### What is expected
Rewrite the records from the start through the line containing "Contains anti-caking agent, 551", swapping "Terms and Conditions" for "Terms of Use" and keeping everything else the same. Leave out the pictures.

### Available data
>>
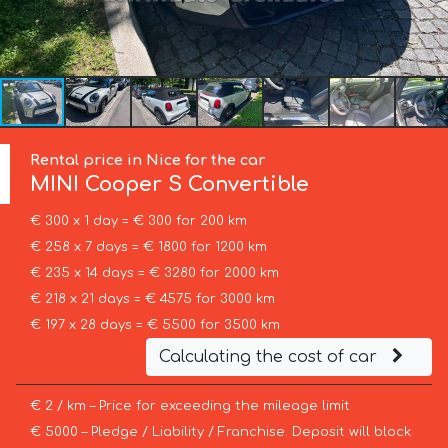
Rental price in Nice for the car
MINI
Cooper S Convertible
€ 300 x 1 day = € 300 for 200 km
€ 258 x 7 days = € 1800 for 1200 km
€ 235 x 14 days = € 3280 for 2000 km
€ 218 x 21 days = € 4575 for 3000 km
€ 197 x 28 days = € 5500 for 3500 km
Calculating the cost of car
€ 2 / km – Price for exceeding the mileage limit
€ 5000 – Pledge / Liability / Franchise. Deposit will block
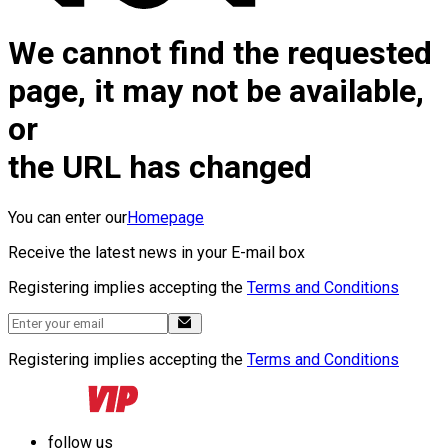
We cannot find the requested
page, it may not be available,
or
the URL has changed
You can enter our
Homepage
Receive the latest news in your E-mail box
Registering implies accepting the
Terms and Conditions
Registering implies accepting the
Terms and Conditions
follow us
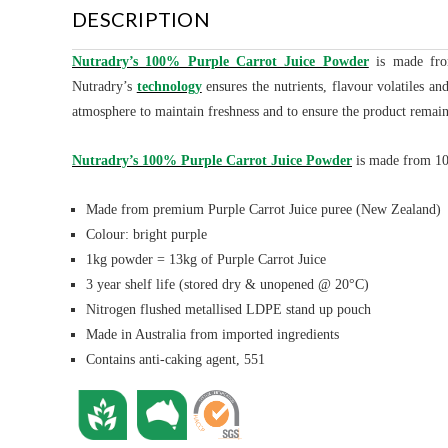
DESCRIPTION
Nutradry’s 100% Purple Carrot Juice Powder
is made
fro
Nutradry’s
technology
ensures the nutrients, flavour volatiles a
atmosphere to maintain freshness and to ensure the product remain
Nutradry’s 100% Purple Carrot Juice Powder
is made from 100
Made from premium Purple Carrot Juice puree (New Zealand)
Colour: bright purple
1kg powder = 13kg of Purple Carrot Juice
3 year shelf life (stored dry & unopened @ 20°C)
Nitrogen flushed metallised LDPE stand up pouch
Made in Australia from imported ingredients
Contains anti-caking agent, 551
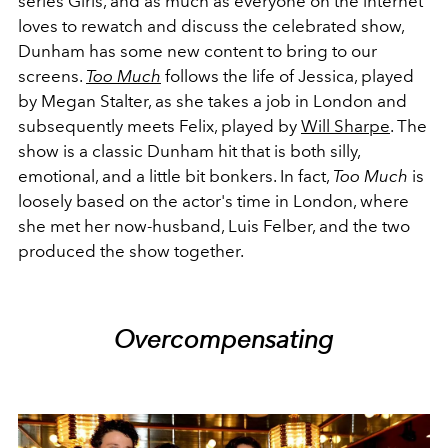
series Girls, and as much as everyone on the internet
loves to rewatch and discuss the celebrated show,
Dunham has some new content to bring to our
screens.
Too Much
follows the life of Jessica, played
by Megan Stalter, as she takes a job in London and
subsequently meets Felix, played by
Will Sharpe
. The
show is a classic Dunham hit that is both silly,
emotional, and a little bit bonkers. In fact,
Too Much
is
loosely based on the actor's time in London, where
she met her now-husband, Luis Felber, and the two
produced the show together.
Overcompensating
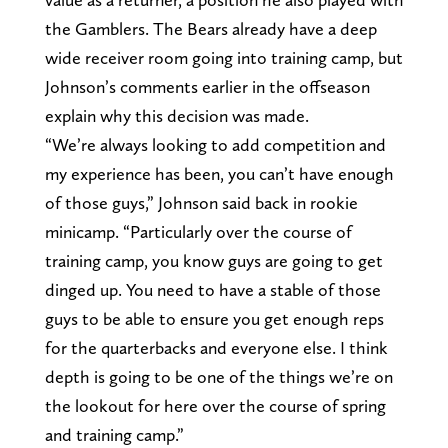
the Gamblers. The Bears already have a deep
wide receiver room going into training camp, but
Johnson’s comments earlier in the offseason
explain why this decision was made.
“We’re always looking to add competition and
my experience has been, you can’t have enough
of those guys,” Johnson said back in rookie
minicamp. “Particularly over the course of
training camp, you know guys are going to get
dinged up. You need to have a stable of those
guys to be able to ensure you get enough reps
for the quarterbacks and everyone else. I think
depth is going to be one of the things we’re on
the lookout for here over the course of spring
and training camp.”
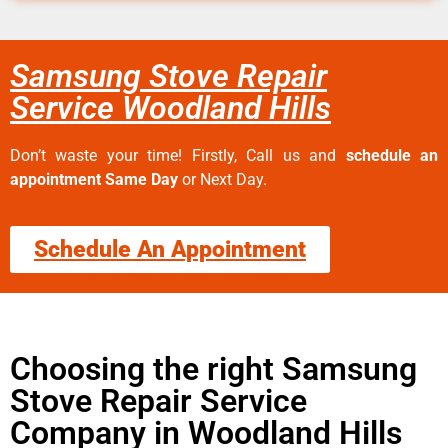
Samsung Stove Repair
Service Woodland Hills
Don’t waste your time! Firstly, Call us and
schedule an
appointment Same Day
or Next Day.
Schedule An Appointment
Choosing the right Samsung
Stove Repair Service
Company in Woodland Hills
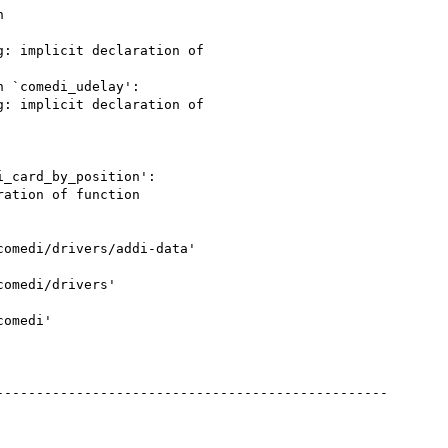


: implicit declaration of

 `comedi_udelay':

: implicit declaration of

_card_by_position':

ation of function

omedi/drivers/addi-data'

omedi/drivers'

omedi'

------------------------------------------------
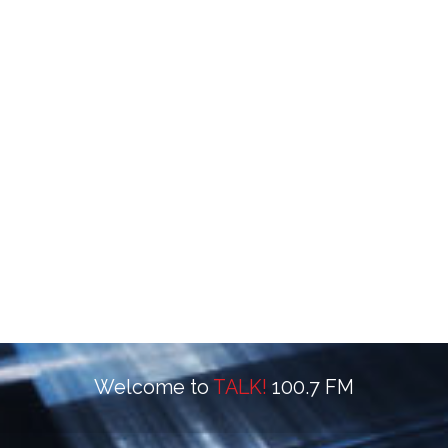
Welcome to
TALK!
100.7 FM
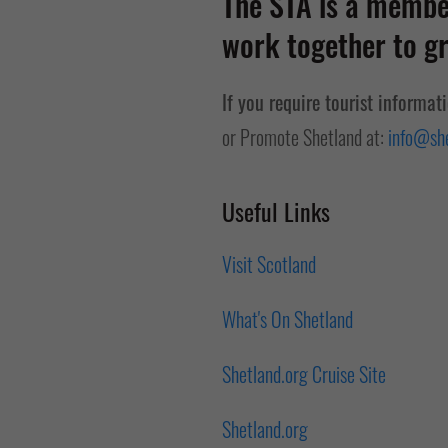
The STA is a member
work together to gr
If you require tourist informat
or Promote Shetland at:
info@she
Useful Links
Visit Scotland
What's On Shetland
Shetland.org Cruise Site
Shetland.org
<<
### Response area
Rental price in Nice for the car
MINI
Cooper S Convertible
€ 300 x 1 day = € 300 for 200 km
€ 258 x 7 days = € 1800 for 1200 km
€ 235 x 14 days = € 3280 for 2000 km
€ 218 x 21 days = € 4575 for 3000 km
€ 197 x 28 days = € 5500 for 3500 km
Calculating the cost of car
€ 2 / km – Price for exceeding the mileage limit
€ 5000 – Pledge / Liability / Franchise. Deposit will block
We cannot find the requested
page, it may not be available,
or
the URL has changed
You can enter our
Homepage
Receive the latest news in your E-mail box
Registering implies accepting the
Terms of Use
Registering implies accepting the
Terms of Use
follow us
DESCRIPTION
Nutradry’s 100% Purple Carrot Juice Powder
is made
fro
Nutradry’s
technology
ensures the nutrients, flavour volatiles a
atmosphere to maintain freshness and to ensure the product remain
Nutradry’s 100% Purple Carrot Juice Powder
is made from 100
Made from premium Purple Carrot Juice puree (New Zealand)
Colour: bright purple
1kg powder = 13kg of Purple Carrot Juice
3 year shelf life (stored dry & unopened @ 20°C)
Nitrogen flushed metallised LDPE stand up pouch
Made in Australia from imported ingredients
Contains anti-caking agent, 551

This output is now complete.